Each line of the data should be repeated precisely.

------------------------------------------------

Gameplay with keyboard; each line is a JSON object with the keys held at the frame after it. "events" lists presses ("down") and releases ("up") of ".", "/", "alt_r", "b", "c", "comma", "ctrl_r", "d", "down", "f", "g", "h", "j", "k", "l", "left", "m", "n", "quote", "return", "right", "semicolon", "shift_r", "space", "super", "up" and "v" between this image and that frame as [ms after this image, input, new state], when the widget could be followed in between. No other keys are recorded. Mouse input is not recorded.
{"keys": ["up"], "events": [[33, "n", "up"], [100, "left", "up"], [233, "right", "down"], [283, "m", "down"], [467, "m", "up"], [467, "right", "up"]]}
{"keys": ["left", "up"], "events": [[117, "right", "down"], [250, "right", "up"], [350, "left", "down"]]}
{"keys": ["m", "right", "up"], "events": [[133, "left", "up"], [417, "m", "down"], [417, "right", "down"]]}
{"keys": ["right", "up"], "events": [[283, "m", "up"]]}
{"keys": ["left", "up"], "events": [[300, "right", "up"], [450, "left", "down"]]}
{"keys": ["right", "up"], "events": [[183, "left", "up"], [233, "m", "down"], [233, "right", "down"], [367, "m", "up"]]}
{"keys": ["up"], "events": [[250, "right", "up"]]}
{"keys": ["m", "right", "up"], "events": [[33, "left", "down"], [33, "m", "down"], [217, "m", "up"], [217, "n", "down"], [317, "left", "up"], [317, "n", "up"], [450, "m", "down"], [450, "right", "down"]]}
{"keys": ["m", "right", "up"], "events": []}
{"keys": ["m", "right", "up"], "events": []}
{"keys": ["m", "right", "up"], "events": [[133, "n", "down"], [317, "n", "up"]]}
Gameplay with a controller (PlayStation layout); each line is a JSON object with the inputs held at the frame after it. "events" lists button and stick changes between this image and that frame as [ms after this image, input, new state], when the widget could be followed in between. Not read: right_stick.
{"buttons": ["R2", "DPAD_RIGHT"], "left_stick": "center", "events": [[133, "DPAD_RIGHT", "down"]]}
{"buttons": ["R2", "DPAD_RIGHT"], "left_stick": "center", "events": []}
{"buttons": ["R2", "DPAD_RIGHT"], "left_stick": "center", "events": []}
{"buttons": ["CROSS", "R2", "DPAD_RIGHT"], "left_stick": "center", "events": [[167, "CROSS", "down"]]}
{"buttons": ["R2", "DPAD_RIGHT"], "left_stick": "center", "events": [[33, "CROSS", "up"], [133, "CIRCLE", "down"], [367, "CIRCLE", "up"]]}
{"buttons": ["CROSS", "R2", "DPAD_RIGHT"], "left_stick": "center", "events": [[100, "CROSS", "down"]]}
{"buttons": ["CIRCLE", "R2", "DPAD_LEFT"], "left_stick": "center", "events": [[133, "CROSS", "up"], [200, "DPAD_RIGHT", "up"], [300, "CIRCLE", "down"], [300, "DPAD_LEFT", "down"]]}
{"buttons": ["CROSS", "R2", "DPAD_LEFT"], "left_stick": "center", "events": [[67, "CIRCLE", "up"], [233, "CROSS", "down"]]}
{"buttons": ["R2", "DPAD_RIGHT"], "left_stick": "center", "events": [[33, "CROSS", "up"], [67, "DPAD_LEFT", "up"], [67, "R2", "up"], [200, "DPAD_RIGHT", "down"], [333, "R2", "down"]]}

------------------------------------------------

* [RESULT OF THIS TASK]
Gameplay with keyboard; each line is a JSON object with the keys held at the frame after it. "events" lists presses ("down") and releases ("up") of ".", "/", "alt_r", "b", "c", "comma", "ctrl_r", "d", "down", "f", "g", "h", "j", "k", "l", "left", "m", "n", "quote", "return", "right", "semicolon", "shift_r", "space", "super", "up" and "v" between this image and that frame as [ms after this image, input, new state], when the widget could be followed in between. No other keys are recorded. Mouse input is not recorded.
{"keys": ["up"], "events": [[33, "n", "up"], [100, "left", "up"], [233, "right", "down"], [283, "m", "down"], [467, "m", "up"], [467, "right", "up"]]}
{"keys": ["left", "up"], "events": [[117, "right", "down"], [250, "right", "up"], [350, "left", "down"]]}
{"keys": ["m", "right", "up"], "events": [[133, "left", "up"], [417, "m", "down"], [417, "right", "down"]]}
{"keys": ["right", "up"], "events": [[283, "m", "up"]]}
{"keys": ["left", "up"], "events": [[300, "right", "up"], [450, "left", "down"]]}
{"keys": ["right", "up"], "events": [[183, "left", "up"], [233, "m", "down"], [233, "right", "down"], [367, "m", "up"]]}
{"keys": ["up"], "events": [[250, "right", "up"]]}
{"keys": ["m", "right", "up"], "events": [[33, "left", "down"], [33, "m", "down"], [217, "m", "up"], [217, "n", "down"], [317, "left", "up"], [317, "n", "up"], [450, "m", "down"], [450, "right", "down"]]}
{"keys": ["m", "right", "up"], "events": []}
{"keys": ["m", "right", "up"], "events": []}
{"keys": ["m", "right", "up"], "events": [[133, "n", "down"], [317, "n", "up"]]}
Gameplay with a controller (PlayStation layout); each line is a JSON object with the inputs held at the frame after it. "events" lists button and stick changes between this image and that frame as [ms after this image, input, new state], when the widget could be followed in between. Not read: right_stick.
{"buttons": ["R2", "DPAD_RIGHT"], "left_stick": "center", "events": [[133, "DPAD_RIGHT", "down"]]}
{"buttons": ["R2", "DPAD_RIGHT"], "left_stick": "center", "events": []}
{"buttons": ["R2", "DPAD_RIGHT"], "left_stick": "center", "events": []}
{"buttons": ["CROSS", "R2", "DPAD_RIGHT"], "left_stick": "center", "events": [[167, "CROSS", "down"]]}
{"buttons": ["R2", "DPAD_RIGHT"], "left_stick": "center", "events": [[33, "CROSS", "up"], [133, "CIRCLE", "down"], [367, "CIRCLE", "up"]]}
{"buttons": ["CROSS", "R2", "DPAD_RIGHT"], "left_stick": "center", "events": [[100, "CROSS", "down"]]}
{"buttons": ["CIRCLE", "R2", "DPAD_LEFT"], "left_stick": "center", "events": [[133, "CROSS", "up"], [200, "DPAD_RIGHT", "up"], [300, "CIRCLE", "down"], [300, "DPAD_LEFT", "down"]]}
{"buttons": ["CROSS", "R2", "DPAD_LEFT"], "left_stick": "center", "events": [[67, "CIRCLE", "up"], [233, "CROSS", "down"]]}
{"buttons": ["R2", "DPAD_RIGHT"], "left_stick": "center", "events": [[33, "CROSS", "up"], [67, "DPAD_LEFT", "up"], [67, "R2", "up"], [200, "DPAD_RIGHT", "down"], [333, "R2", "down"]]}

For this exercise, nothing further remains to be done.